Perspectives

Les sanctions américaines et le danger de guerre

L'expulsion par Moscou de 750 diplomates et employés américains après l'imposition par le Congrès de sanctions contre la Russie, l'Iran et la Corée du Nord marque un tournant historique. Les guerres néo-coloniales lancées par les Etats-Unis et leurs alliés impérialistes ce dernier quart de siècle produisent un effondrement généralisé des relations diplomatiques et commerciales qui pose le danger de guerre entre les grandes puissances nucléaires.

Le passage du projet de loi sur les sanctions, par lequel une majorité écrasante au Congrès veut forcer Trump à bloquer les échanges entre la Russie et l'Europe, a stupéfait le Kremlin. Dans l'attente de bonnes relations avec Trump, Moscou n'avait pas réagi à l'expulsion de ses diplomates l'année dernière, quand Washington a déclaré sans preuve que la Russie avait saboté les élections américaines. Mais depuis l'inauguration de Trump, les fractions de la classe dirigeante américaine qui exigent une confrontation avec Moscou ont triomphé dans les médias et l'appareil d'Etat.

Le projet de loi, approuvé malgré l'hostilité de Berlin et de Paris, envenimera aussi les relations entre Washington et ses prétendus alliés en Europe. Lundi, des responsables américains ont confirmé que, comme en 2015, le Pentagone compte armer le régime ukrainien d'extrême-droite qui est ressorti du coup à Kiev approuvé par l'Otan en 2014. Cette aide comprendrait des missiles anti-char et d'autres armes létales.

Moscou se prépare donc à une confrontation armée à long terme avec Washington qui met l'Europe en état d'alerte. « Nous avons attendu très longtemps pour que quelque chose change peut-être », a déclaré le président russe, Vladimir Poutine, ce week-end. « Mais, de toute évidence, si ça change, ce ne sera pas pour bientôt. »

Washington accélère en même temps sa campagne contre la Chine. Après le test vendredi d'un missile par la Corée du Nord – qui mettrait Los Angeles, Denver, et Chicago à la portée d'armes nucléaires nord-coréennes – des responsables américains ont fait savoir qu'ils pourraient imposer des sanctions à la Chine. « Je suis très déçu par la Chine. Nos anciens dirigeants très insensés lui a permis de développer un commerce de centaines de milliers de dollars, mais ils ne font RIEN pour nous en Corée du Nord », a écrit Trump sur Twitter. « On ne permettra pas à cela de continuer. »

● **Extraits de données**:
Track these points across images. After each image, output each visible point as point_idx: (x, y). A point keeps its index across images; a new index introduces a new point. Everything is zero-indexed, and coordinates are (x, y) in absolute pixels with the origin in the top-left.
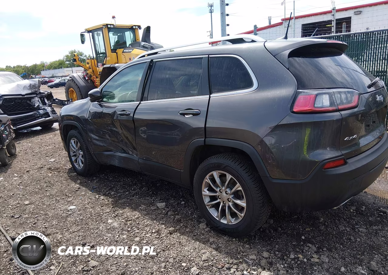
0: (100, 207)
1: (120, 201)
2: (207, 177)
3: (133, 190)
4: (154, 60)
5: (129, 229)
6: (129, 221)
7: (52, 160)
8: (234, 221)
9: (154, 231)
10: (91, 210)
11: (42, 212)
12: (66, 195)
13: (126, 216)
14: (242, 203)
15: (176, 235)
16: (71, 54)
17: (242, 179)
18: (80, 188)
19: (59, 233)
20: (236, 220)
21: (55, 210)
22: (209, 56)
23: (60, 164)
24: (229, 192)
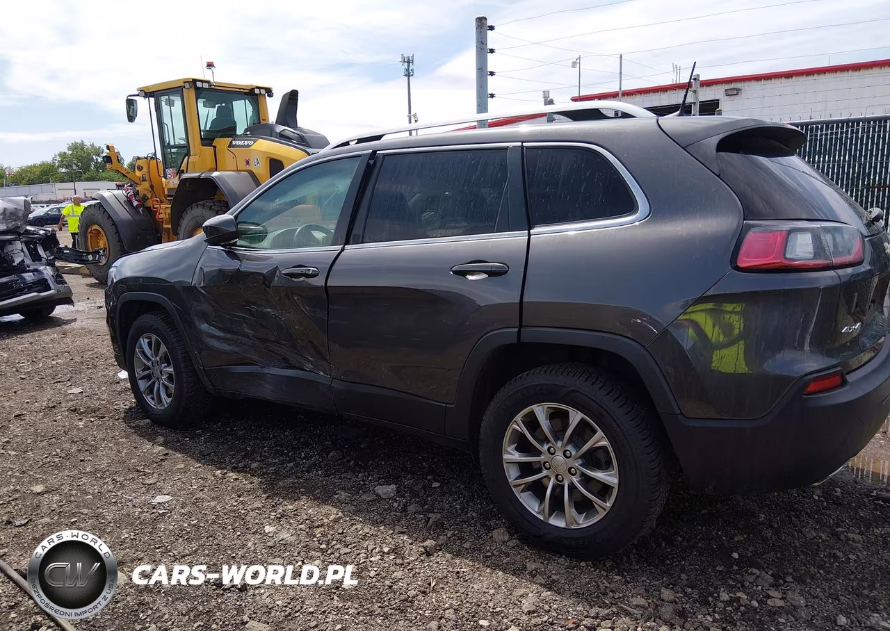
0: (233, 496)
1: (281, 483)
2: (518, 418)
3: (304, 458)
4: (378, 152)
5: (323, 546)
6: (318, 527)
7: (76, 390)
8: (583, 522)
9: (386, 550)
10: (213, 503)
11: (86, 511)
12: (138, 471)
13: (305, 517)
14: (609, 477)
15: (442, 558)
16: (73, 151)
17: (611, 419)
18: (167, 454)
19: (146, 559)
20: (586, 518)
21: (119, 505)
22: (524, 144)
23: (98, 399)
24: (573, 453)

● **Consigne de travail**:
Répondez s'il vous plaît à ces questions sur l'article consacré aux sanctions américaines :
1. Combien de diplomates et employés américains Moscou a-t-il expulsés ?
2. Que comprendrait l'aide que le Pentagone compte fournir au régime ukrainien ?
3. Quelles villes le missile testé vendredi par la Corée du Nord mettrait-il à la portée d'armes nucléaires nord-coréennes ?

● **Corrigé proposé**:
1. 750.
2. Des missiles anti-char et d'autres armes létales.
3. Los Angeles, Denver et Chicago.